TASK INSTRUCTIONS:
[1] State whether each statement below agrees with the report on the Bosnian ceasefire talks, answering yes or no and quoting the deciding words from the report. (a) The Joint Commission met at Sarajevo airport. (b) The demilitarized zone on Mount Igman lies east of Sarajevo. (c) Yasushi Akashi said this was the first ceasefire in the conflict.
[2] Write what comes next in the report on the Bosnian ceasefire talks, starting after its final sentence.

SOURCE EXTRACT:
The Joint Commission - the chiefs of staff of the Bosnian army, the separatist Serb forces and the UN - meeting on neutral ground at Sarajevo airport, set in motion the creation of lower-level regional commissions. These will be charged with the contentious tasks of mapping confrontation lines, considering how to separate the warring factions, and where to deploy UN monitors.
"It was rather positive," Lt-Col Gary Coward, a UN spokesman in Sarajevo, said after the meeting. "We've seen and heard good intent over the past 10 to 12 days. Tomorrow is the test - the opportunity to provide tangible evidence" of that good will.
Several clauses in the agreement signed on New Year's Eve could be implemented at once. The parties should, for example, "immediately" re-open to civilian traffic the "blue routes" across Sarajevo airport; respect the demilitarised zone on Mount Igman, west of the city; and grant complete freedom of movement for UN convoys.
"There have been many ceasefires," Yasushi Akashi, the UN envoy, said as he left Sarajevo yesterday after witnessing the signatories to the deal. "But this is the first time that we have a cessation of hostilities agreement as well. I hope that we are turning a very important corner in this most tragic conflict in Europe since the Second World War."

[Dataset items]
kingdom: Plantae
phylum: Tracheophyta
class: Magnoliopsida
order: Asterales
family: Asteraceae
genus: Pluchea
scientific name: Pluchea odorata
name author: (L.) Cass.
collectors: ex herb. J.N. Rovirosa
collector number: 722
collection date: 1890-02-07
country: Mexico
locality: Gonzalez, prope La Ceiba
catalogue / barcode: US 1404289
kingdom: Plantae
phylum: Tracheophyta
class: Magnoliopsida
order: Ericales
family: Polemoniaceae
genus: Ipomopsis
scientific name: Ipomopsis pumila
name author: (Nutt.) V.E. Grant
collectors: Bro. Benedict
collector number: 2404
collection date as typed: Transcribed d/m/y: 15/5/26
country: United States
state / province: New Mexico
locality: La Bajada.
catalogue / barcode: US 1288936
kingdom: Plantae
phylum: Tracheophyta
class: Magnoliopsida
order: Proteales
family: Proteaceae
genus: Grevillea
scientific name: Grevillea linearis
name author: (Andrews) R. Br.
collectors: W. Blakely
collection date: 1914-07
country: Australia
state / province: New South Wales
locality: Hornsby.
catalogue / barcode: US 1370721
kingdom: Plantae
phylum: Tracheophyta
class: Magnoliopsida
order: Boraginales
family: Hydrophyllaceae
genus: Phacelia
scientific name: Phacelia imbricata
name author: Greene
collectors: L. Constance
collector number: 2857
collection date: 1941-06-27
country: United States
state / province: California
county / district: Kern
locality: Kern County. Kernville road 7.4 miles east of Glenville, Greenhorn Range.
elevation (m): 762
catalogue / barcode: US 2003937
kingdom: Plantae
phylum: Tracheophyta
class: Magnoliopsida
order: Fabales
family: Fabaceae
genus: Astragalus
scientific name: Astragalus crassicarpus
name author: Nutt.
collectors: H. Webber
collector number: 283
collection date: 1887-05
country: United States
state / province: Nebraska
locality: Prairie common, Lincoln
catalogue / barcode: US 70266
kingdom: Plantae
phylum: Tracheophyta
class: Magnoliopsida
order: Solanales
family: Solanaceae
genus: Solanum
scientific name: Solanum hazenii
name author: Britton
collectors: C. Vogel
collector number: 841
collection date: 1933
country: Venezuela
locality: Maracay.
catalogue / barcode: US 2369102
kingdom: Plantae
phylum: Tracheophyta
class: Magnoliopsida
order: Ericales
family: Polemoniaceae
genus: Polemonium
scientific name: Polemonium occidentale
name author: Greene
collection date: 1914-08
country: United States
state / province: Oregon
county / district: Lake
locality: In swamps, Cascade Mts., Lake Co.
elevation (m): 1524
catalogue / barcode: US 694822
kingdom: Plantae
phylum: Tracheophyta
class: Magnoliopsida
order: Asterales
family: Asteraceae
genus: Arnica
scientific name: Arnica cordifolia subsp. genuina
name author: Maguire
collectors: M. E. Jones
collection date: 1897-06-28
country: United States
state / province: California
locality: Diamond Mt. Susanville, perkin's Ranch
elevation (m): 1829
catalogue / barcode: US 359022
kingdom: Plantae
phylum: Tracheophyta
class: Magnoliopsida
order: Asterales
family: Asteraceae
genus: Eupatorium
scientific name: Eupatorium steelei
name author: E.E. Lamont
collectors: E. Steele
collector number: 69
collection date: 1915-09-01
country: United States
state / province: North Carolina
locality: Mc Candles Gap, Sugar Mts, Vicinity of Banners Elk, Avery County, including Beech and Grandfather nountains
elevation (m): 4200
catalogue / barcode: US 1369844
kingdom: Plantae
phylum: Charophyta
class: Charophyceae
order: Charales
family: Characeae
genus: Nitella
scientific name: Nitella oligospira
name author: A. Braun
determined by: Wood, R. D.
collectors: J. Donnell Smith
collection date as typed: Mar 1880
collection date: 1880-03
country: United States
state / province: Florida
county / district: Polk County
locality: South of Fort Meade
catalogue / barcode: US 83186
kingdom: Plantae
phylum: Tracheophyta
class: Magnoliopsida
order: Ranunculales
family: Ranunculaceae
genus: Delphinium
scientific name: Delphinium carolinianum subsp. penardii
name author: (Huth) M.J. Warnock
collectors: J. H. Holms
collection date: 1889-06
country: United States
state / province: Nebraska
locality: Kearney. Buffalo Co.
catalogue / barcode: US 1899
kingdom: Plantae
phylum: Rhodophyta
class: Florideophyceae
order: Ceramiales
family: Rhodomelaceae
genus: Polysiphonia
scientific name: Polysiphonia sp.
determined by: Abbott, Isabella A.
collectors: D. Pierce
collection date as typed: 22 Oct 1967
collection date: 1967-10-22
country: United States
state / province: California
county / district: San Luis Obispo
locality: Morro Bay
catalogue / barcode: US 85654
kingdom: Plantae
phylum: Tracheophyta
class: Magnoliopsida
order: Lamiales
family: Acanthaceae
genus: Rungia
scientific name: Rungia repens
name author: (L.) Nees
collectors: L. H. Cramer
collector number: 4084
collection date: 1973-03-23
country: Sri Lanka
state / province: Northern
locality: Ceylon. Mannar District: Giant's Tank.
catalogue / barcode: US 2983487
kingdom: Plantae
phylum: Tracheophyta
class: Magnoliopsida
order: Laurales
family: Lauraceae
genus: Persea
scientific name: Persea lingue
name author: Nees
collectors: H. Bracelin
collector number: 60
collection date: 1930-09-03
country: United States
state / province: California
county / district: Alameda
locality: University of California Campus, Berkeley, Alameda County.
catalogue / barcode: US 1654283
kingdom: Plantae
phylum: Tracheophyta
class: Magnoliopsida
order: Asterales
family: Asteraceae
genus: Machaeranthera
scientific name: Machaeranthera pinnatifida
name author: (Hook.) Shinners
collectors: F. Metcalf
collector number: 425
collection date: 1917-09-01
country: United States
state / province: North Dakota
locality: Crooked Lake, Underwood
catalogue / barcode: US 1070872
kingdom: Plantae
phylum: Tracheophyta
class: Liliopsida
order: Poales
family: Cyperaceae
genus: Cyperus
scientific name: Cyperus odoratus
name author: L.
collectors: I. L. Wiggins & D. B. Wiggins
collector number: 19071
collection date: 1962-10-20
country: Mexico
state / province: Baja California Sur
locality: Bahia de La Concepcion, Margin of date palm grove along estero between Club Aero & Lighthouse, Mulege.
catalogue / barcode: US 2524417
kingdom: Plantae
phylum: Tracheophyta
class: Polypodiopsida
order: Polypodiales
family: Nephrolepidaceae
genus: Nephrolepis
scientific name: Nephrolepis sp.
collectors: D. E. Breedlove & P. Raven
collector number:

PER-TASK ANSWERS:
[1]
(a) Yes: "meeting on neutral ground at Sarajevo airport"
(b) No: "the demilitarised zone on Mount Igman, west of the city"
(c) No: "There have been many ceasefires"

[2]
His optimism was echoed by Radovan Karadzic, the Bosnian Serb leader, who announced: "It is the beginning of the end of this war. We welcome it, and we are ready to negotiate in good faith and to terminate this conflict, and to find long-lasting, stable,peaceful solutions."
Mr Akashi said the five-nation Contact Group, whose peace plan is still the basis for a settlement in Bosnia, would marshal a new round of political talks within a couple of weeks. This is the forum where a peace settlement - if one is possible - will befound. The Serbs, who rejected the group's plan repeatedly last summer, were now ready for talks, according to their commander, General Ratko Mladic. "The time has come," he said, "for the guns to fall silent and for diplomacy to speak up."
There was no need to watch the clock on New Year's Eve; at the stroke of midnight the clatter of gunfire erupted across the city, as anyone with a weapon and a little spare ammunition rang in the new with a barrage of bullets. There was no celebratory artillery this year because of the 20km heavy weapons exclusion zone around Sarajevo, only an occasional explosion.
With the usual 10pm curfew suspended for the holiday - the most popular in the calendar of a multi-faith city - and perhaps the hope of peace in 1995, Sarajevans party-hopped through the unfriendly fireworks, visiting friends and relatives and strangers.New Year's Day blew in bleak and blustery, suitable for nursing hangovers and patching up wounds.
One French soldier was hit in the groin on Saturday night in Sarajevo. "He was wounded, probably by a stray bullet. He was very lucky," said Major Herve Gourmelon, a UN spokesman. "They took out the bullet, and today he's perfectly OK."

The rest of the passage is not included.